Shootng the Unkind Ravens Out of the Sky
- Melanie Kerr
- Apr 27, 2023
- 3 min read
Looking down from a high branch in a bare winter tree we see a lamb. An unkindness of ravens they call us and it’s an earned name. We are unkind.
We could be excused, I suppose, if this was hunter and hunted and the edge of hunger is blunted but none of us are particularly hungry, but the lamb is there, a challenge. It’s all about the sport. In a chattering chorus we begin to plot its downfall. This is not a lone-raven job but a collective endeavour. We are a team, organised and rehearsed, operating as one. A bird feeder full of seed is an insult and we will not play nicely.

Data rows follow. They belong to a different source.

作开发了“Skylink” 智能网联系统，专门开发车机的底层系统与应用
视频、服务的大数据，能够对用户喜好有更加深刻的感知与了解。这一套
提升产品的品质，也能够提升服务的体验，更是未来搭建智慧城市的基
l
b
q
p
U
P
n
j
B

A distraction is needed. A hay bale moults in a far corner, shaking pale strands as the wind plucks at it. One of us dives into its mess, flicking wings and beaks, jabbing at its innards until the hay is disturbed. Dust lifts and swirls. The lamb, foolhardy and unwary, skips towards it. Closer it comes, closer and the distance between the lamb and its mother expands.

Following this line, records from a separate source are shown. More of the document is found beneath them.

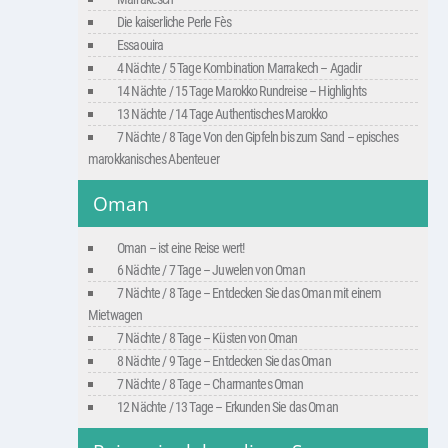
Die kaiserliche Perle Fès
Essaouira
4 Nächte / 5 Tage Kombination Marrakech – Agadir
14 Nächte / 15 Tage Marokko Rundreise – Highlights
13 Nächte / 14 Tage Authentisches Marokko
7 Nächte / 8 Tage Von den Gipfeln bis zum Sand – episches
marokkanisches Abenteuer
Oman
Oman – ist eine Reise wert!
6 Nächte / 7 Tage – Juwelen von Oman
7 Nächte / 8 Tage – Entdecken Sie das Oman mit einem
Mietwagen
7 Nächte / 8 Tage – Küsten von Oman
8 Nächte / 9 Tage – Entdecken Sie das Oman
7 Nächte / 8 Tage – Charmantes Oman
12 Nächte / 13 Tage – Erkunden Sie das Oman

We circle on weak, arm currents of air, wings tilting this way and that, like kings of the air. We slant and spin with an easy arrogance. Then we dive.
A loud crack splinters the air. A gun goes off. A familiar sound that comes before dying. Alarmed, swearing loudly, we scatter, feathers floating down. Our unkindness is broken and a single raven flails and falls. Gravity and death are unkinder than we are.
We spiral upwards as another shot is fired. No safety in a winter tree, we climb higher and higher, away, away until the lamb is just a dot far down.
We find a refuge and begin to plan a new offensive.
I wrote this earlier on in the month at a creative writing workshop. We were given the name of an object and ten minutes to write something. My word was ‘raven’. I have friends who manage a croft just outside Strathpeffer. They had raven issues. Not so much the lambs under threat but chickens and ducks.
Sometimes writing is just writing. A story is just a story. But sometimes in the act of writing something, the unconscious mind is revealed. Who are my ravens and who is my lamb?
The lamb is all about something new, perhaps. I am almost halfway through my creative writing degree course. Every new unit is a challenge. Lately I have felt very inadequate. Stuff before was stuff I had done before. It stretched me but not uncomfortably so. Stuff now is unknown stuff and I am well out of my comfort zone. This is my lamb.
And the ravens? I have to say that I have not met anyone who has told me that aiming for a degree at my age is just plain stupid. No one has relegated me to coffee meet-ups and knitting patterns. So people and their undermining words are not my ravens. I have been supported on my journey so far.
If there is no one on the outside pulling me down, I have to look inside. Writers at times can be the most insecure people I know. The ravens are the voices in my head (not real ones) that tell me have bitten off more than I can chew. They tell me to quit while I am ahead.
And the gun that shoots the ravens down? It’s my love of writing. To take the pen out of my hand, to snatch away my paper, to direct me to housework alone – that is to tear out my heart and soul and stamp upon them. If I am writing, I might as well learn how to do it properly.
What’s your lamb? Who are your ravens? And what are you using to shoot the ravens out of the sky?